- Official promotional poster
- Directed by: Ricky D'Ambrose
- Written by: Ricky D'Ambrose
- Produced by: Graham Swon
- Starring: Brian d'Arcy James; Monica Barbaro; Mark Zeisler; Geraldine Singer; William Bednar-Carter; Madeline Hudelson; Linnea Gregg;
- Cinematography: Barton Cortright
- Edited by: Ricky D'Ambrose
- Production company: Ravenser Odd
- Distributed by: MUBI
- Release dates: September 2021 (Venice); September 2, 2022 (United States);
- Running time: 88 minutes
- Country: United States
- Language: English
- Budget: $200,000

= The Cathedral (2021 film) =

2021 film by Ricky D'Ambrose

The Cathedral is a 2021 American semi-autobiographical coming-of-age drama film written, directed, and edited by Ricky D'Ambrose. It stars Brian d'Arcy James, Monica Barbaro, Mark Zeisler, Geraldine Singer, and William Bednar-Carter. It revolves around an only child's meditative, impressionistic account of an American family's rise and fall over two decades.

The film had its world premiere at the 78th Venice International Film Festival in September 2021, where it was awarded the HFPA Special Prize. It was given a limited theatrical release in the United States on September 2, 2022, before its streaming release on September 9, by MUBI. It received generally positive reviews from critics. At the 38th Independent Spirit Awards, it won the John Cassavetes Award and was nominated for Best Supporting Performance (for James) and Best Editing.

==Premise==
The film follows the life of Jesse Damrosch from his birth in 1987 until his college acceptance at the age of twenty. Familial drama like the AIDS-related death of his uncle Joseph, and his tense relationship with his father occurs against the backdrop of historical events like the 1993 bombing of the World Trade Center in New York City and the presidency of George W. Bush.

==Cast==
- Brian d'Arcy James as Richard Damrosch
- Monica Barbaro as Lydia Damrosch
- Mark Zeisler as Nick Orkin
- Geraldine Singer as Flora Orkin
- Hudson McGuire as Jesse (age 3–5)
- Henry Glendon Walter V as Jesse (age 9)
- Robert Levey II as Jesse (age 12)
- William Bednar-Carter as Jesse (age 16)
- Madeline Hudelson as Kara Orkin
- Linnea Gregg as Christine Orkin

== Production ==
The film was selected for the Biennale College Cinema 2020-2021 program, which awarded it a €150,000 grant for production. It is a semi-autobiographical film based on the life of Ricky D'Ambrose, who wrote, directed and edited the film. David Lowery served as the film's executive producer.

== Release ==
The film had its international premiere at the 78th Venice International Film Festival. It premiered in the United States at the 2022 Sundance Film Festival. In December 2021, Visit Films purchased worldwide sales rights to the film, with Mubi acquiring the distribution rights for the United States and United Kingdom respectively.

== Reception ==
The film received mostly positive reviews from critics, who praised its approach to storytelling and visuals. Metacritic, which uses a weighted average, assigned the film a score of 82 out of 100, based on 6 critics, indicating "universal acclaim".

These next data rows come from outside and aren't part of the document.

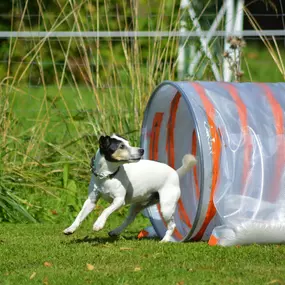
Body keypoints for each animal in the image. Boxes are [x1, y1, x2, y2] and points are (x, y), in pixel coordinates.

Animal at [62, 134, 195, 241]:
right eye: (121, 146)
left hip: (166, 207)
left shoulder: (119, 200)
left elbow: (106, 210)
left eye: (128, 143)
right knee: (129, 219)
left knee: (172, 225)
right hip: (138, 205)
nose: (142, 150)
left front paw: (98, 224)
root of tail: (175, 173)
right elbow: (80, 215)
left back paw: (165, 240)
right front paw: (70, 228)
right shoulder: (91, 200)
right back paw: (115, 231)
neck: (107, 176)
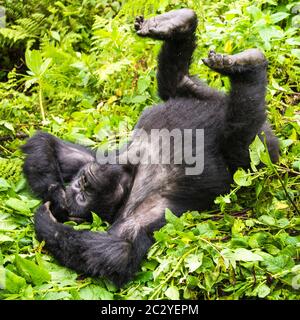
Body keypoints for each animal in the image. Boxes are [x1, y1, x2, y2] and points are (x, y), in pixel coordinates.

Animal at [21, 8, 278, 286]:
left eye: (84, 185)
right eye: (82, 196)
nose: (79, 184)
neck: (130, 176)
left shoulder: (92, 159)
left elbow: (48, 144)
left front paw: (53, 196)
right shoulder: (142, 212)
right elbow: (118, 251)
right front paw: (49, 216)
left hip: (205, 98)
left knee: (176, 84)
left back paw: (177, 26)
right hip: (255, 155)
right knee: (239, 134)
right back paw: (250, 70)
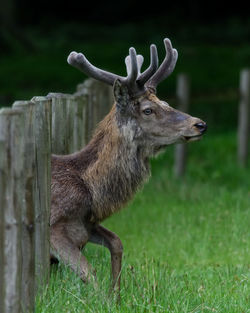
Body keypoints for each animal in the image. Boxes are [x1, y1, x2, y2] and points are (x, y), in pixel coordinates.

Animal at [49, 37, 206, 296]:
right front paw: (103, 299)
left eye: (166, 102)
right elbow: (89, 273)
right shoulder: (54, 227)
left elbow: (117, 243)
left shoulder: (88, 225)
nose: (200, 124)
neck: (91, 190)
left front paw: (116, 294)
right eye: (148, 110)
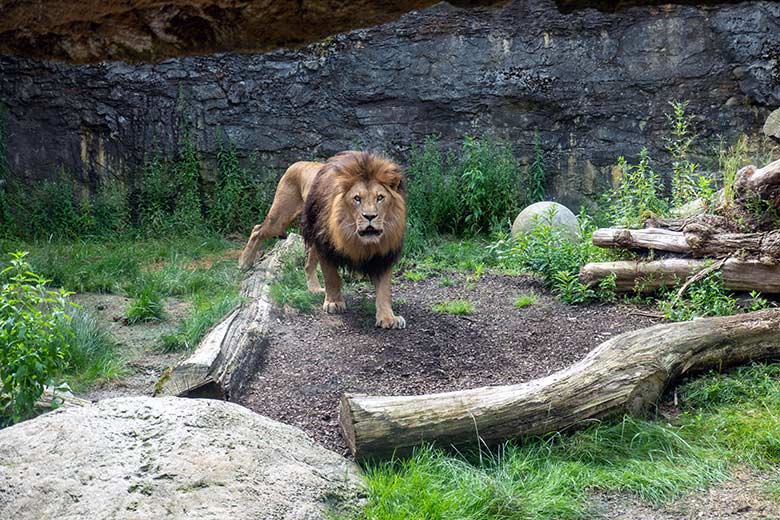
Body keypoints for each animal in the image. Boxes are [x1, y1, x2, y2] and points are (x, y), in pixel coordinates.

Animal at [239, 150, 408, 330]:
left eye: (380, 198)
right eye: (357, 198)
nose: (370, 216)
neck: (354, 237)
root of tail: (298, 163)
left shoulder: (384, 254)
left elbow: (384, 289)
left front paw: (388, 318)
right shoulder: (325, 246)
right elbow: (331, 277)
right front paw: (334, 303)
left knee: (307, 264)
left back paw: (314, 288)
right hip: (280, 219)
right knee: (257, 230)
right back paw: (245, 262)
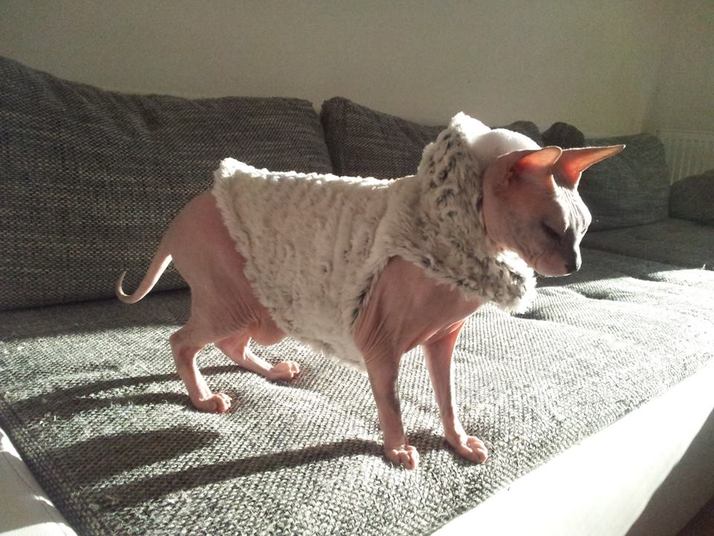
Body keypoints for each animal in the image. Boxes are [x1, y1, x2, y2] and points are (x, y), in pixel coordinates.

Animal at [116, 112, 623, 469]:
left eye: (584, 229)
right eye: (551, 229)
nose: (576, 265)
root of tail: (186, 211)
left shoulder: (443, 340)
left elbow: (448, 398)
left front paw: (458, 442)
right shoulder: (378, 342)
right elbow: (392, 404)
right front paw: (398, 451)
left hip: (264, 307)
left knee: (230, 344)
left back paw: (272, 371)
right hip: (232, 300)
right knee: (182, 340)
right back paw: (203, 398)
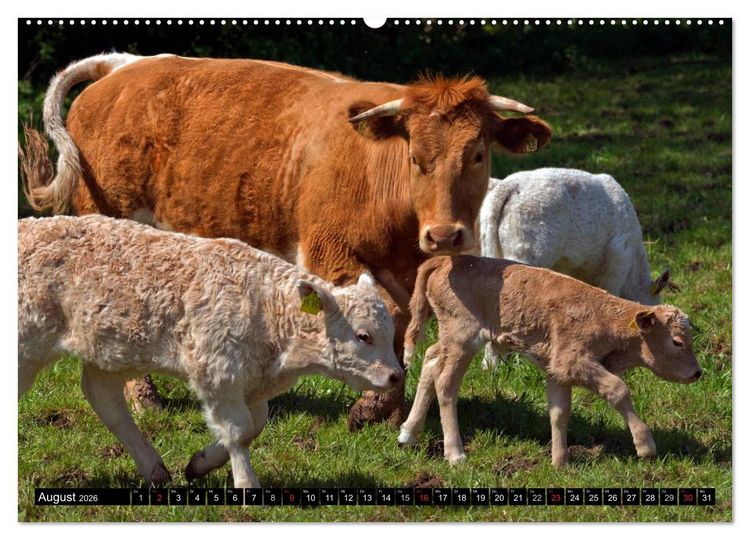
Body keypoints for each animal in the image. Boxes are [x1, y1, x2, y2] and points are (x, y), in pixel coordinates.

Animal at [18, 215, 403, 487]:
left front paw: (200, 463)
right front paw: (247, 485)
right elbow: (238, 430)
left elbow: (254, 425)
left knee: (104, 398)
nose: (396, 376)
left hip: (109, 349)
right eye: (364, 336)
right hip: (28, 344)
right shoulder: (217, 370)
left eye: (390, 334)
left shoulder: (249, 381)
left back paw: (154, 469)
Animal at [20, 52, 552, 428]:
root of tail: (124, 66)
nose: (444, 234)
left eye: (478, 154)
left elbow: (400, 324)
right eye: (416, 158)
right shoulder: (328, 254)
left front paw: (390, 407)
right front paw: (373, 407)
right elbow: (382, 312)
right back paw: (143, 398)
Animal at [399, 255, 701, 467]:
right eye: (677, 341)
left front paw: (559, 462)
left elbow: (559, 411)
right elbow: (617, 389)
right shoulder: (574, 362)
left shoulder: (557, 371)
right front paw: (645, 445)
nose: (697, 373)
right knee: (446, 383)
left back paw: (408, 434)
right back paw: (455, 454)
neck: (604, 317)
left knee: (430, 360)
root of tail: (446, 260)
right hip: (462, 341)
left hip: (449, 341)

Writing for Deadline Hollywood, Todd McCarthy described the film as "eccentric" and praised filmmaking D'Ambrose's technique. In a review for Artforum, Amy Taubin characterized the film's use of sensory and visual guides to explore the memory of Jesse as "experimental." Richard Brody of The New Yorker favorably compared The Cathedral to the autobiographical films of Terence Davies.

Brian Tallerico, writing for RogerEbert.com, gave a more mixed review. He described the film as "clever" but said that some aspects of its performances and direction made it feel "disjointed" at times. Jordan Raup of The Film Stage gave the film a B, praising its handling of a coming of age story, while criticizing some performances as being "wooden".

Alissa Wilkinson of Vox described the film as "quietly stunning jewel box of a film", and included it on a list of the 18 best films at Sundance in 2022. It was also included on Thrillist's list of "The Best Movies at the 2022 Sundance Film Festival."